We have this concept of employee retention all wrong in that it doesn’t really matter. Let’s take that right out and start with a much cleaner understanding.
We need the best performers retained. And so, we need to make sure we have quality retention, those who are performing, and those who live by the culture. We don’t want everybody hanging around that’s being disruptive, stirring the pot, and causing a problem as they are creating so much chaos for those who are doing the hard work.
So let’s get our head around that concept first.
Now that said, there is another group where we need to grow people from if they are willing to take the journey to become someone who is not disruptive, and to learn how to be someone who is contributing to profit and contributing in the organization, because this group really matters. They’re the ones that pay the bills. They’re the ones that take care of the customers, they’re the ones that you can’t live without, and those are the ones that we must retain. So let’s think about it first of all, in terms of is this the retention that we want? Is this quality retention? Then from there, what matters?
Well, we did our national research study of performance culture, and we asked executives, what’s the most important thing that keeps you in an organization? What they said is pretty surprising. They said it’s that they’re given an educational path to continue to improve their abilities and their employability. Well, isn’t that interesting.
During difficult times, organizations oftentimes think about, well, we’ll cut this and we’ll cut that, nd the first thing they cut is anything that develops their people.

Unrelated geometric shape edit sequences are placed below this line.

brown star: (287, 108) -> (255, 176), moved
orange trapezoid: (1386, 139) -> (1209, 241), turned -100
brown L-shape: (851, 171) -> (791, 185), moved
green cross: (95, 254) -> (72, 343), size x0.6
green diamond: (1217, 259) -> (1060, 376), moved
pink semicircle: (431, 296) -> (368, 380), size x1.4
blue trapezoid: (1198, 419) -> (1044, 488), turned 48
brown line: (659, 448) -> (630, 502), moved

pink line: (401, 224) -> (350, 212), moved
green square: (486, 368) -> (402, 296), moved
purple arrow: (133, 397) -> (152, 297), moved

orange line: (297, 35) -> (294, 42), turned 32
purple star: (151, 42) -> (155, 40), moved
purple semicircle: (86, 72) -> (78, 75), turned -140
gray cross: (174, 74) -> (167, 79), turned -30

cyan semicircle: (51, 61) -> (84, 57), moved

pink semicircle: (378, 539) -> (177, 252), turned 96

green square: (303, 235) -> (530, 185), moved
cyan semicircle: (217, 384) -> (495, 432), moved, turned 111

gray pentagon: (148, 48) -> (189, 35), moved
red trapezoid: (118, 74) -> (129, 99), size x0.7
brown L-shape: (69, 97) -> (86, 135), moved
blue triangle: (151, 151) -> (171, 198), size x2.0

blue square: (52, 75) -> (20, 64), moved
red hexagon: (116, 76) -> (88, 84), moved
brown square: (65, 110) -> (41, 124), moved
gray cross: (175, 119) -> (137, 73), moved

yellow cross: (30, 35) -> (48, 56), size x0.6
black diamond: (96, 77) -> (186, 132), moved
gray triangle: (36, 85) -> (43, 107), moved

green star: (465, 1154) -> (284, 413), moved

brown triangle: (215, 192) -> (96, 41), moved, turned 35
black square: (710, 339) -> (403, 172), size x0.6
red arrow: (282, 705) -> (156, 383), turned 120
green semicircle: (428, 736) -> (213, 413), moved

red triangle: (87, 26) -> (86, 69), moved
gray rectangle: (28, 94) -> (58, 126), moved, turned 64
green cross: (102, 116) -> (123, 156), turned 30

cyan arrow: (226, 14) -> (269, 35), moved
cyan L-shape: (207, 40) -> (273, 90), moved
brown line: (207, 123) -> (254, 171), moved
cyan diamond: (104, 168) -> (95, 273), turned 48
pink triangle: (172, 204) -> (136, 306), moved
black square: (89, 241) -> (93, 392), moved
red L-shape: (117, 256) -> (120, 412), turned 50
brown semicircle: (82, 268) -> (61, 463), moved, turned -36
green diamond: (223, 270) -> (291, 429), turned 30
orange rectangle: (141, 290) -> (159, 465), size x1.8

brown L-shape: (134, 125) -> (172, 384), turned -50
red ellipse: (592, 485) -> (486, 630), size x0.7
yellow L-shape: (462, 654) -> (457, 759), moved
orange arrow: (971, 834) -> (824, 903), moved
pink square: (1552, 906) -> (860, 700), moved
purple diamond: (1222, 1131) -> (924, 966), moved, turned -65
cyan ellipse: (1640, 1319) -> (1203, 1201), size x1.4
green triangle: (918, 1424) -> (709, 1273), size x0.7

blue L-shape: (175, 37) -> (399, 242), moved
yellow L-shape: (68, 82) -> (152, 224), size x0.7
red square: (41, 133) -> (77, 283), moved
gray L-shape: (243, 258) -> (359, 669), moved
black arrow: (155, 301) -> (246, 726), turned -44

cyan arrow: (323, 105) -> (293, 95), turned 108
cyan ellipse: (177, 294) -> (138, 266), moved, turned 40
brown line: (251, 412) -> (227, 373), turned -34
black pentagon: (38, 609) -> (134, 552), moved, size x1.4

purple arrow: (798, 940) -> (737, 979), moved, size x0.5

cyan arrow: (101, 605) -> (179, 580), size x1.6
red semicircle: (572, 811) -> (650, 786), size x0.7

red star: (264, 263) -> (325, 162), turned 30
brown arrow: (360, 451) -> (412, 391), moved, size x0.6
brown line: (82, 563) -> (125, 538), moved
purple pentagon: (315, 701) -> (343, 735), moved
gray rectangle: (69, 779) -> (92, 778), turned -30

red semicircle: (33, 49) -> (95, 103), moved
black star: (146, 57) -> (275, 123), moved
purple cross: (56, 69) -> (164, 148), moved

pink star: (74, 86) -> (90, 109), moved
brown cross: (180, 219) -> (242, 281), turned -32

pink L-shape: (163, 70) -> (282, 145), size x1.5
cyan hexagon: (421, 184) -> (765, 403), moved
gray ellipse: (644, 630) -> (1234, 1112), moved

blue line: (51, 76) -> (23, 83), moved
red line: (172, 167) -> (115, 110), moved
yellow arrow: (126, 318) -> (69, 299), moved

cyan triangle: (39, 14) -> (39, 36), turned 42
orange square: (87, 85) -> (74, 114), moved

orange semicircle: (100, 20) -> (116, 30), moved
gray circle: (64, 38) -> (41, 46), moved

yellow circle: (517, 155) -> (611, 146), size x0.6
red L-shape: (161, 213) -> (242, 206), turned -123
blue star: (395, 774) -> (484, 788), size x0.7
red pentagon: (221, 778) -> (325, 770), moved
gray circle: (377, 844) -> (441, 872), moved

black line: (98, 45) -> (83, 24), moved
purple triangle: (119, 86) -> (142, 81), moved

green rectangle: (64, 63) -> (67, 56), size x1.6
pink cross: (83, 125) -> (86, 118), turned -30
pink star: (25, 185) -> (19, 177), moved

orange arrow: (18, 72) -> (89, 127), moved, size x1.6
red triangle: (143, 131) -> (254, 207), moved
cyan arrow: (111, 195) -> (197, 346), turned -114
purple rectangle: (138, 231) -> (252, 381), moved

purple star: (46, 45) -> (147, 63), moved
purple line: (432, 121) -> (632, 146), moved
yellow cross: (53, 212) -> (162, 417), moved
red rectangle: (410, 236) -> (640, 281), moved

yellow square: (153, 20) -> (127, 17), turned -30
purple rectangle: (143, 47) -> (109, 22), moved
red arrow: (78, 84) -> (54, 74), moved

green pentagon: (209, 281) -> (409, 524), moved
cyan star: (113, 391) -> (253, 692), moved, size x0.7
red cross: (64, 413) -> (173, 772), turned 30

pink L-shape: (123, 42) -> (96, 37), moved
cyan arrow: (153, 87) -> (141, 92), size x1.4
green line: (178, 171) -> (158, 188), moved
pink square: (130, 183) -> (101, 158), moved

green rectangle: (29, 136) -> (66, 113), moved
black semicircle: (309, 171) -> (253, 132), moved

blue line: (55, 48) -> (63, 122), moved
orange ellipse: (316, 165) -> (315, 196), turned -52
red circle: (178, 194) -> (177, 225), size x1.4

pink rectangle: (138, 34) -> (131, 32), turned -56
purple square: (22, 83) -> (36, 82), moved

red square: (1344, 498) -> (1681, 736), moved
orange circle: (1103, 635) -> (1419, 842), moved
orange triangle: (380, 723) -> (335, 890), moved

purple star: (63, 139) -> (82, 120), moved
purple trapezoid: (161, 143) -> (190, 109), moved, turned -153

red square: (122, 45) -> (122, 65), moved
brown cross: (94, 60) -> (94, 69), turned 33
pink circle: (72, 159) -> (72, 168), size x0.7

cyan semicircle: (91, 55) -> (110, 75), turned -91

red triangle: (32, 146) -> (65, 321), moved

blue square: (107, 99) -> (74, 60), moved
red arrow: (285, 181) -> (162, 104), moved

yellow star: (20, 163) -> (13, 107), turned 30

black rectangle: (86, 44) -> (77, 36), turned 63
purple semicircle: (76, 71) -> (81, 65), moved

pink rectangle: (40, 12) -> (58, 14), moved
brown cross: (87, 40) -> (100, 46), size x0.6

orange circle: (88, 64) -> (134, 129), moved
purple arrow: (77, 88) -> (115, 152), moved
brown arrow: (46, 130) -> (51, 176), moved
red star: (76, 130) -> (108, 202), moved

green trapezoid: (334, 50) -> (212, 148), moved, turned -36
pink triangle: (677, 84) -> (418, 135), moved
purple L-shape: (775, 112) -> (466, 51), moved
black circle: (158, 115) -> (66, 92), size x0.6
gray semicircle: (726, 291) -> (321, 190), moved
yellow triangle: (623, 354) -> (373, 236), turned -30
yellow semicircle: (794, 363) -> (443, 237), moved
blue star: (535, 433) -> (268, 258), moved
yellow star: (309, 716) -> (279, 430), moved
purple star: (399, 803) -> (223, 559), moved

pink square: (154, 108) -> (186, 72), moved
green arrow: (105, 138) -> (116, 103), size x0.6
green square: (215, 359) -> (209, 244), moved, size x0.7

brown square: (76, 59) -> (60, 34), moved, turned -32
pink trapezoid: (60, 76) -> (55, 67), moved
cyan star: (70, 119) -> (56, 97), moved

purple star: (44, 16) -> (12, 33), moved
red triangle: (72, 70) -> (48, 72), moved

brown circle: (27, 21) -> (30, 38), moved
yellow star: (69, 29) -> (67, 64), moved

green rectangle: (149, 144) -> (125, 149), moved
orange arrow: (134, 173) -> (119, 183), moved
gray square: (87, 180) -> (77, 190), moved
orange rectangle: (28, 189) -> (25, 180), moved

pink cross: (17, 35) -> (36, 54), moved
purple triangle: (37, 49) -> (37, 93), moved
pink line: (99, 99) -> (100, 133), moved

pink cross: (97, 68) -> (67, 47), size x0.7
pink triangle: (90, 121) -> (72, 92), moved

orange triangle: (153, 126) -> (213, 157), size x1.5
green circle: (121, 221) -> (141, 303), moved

And yet, your executives, who are some of the most important people for you to retain, need to be developed. And we have to find a way to not only develop them but develop them again with masters who understand how to increase their results, so that they walk away not just having finished a course, but transformed somebody’s world in terms of the results that they’re getting.
So that’s what’s important to executives, in terms of what’s most important to them. For everybody in terms of retention, we have to be thinking that they’re all wanting education.
Regarding most other employees, 48% said they will leave a company if they have to work around somebody who is a pain to work around. Underperforming bad attitudes, they are intolerant of that. And so isn’t that interesting that 48%, half of them, will leave you because you’re not dealing with somebody that you need to be dealing with who’s causing problems in that organization.
So listen, I would rather give a kidney to somebody than fire them. I understand, it hurts my soul when I have to say goodbye to somebody and say you’re no longer welcome on this team. It is heartbreaking, it is crushing to every bone in my body, I get how painful that is. And I have learned to reframe that such that I now think that I need to protect my high performers from the chaos. Because if I don’t deal with that situation, then these good performers have time robbed away from their time with family and friends. And that’s my ethical responsibility to deal with those kinds of things.
So since 48% say that they will leave you, and that is a big contributor to your turnover, by not dealing with the stinkers who are pot stirring in your organization, that might be a great place to start.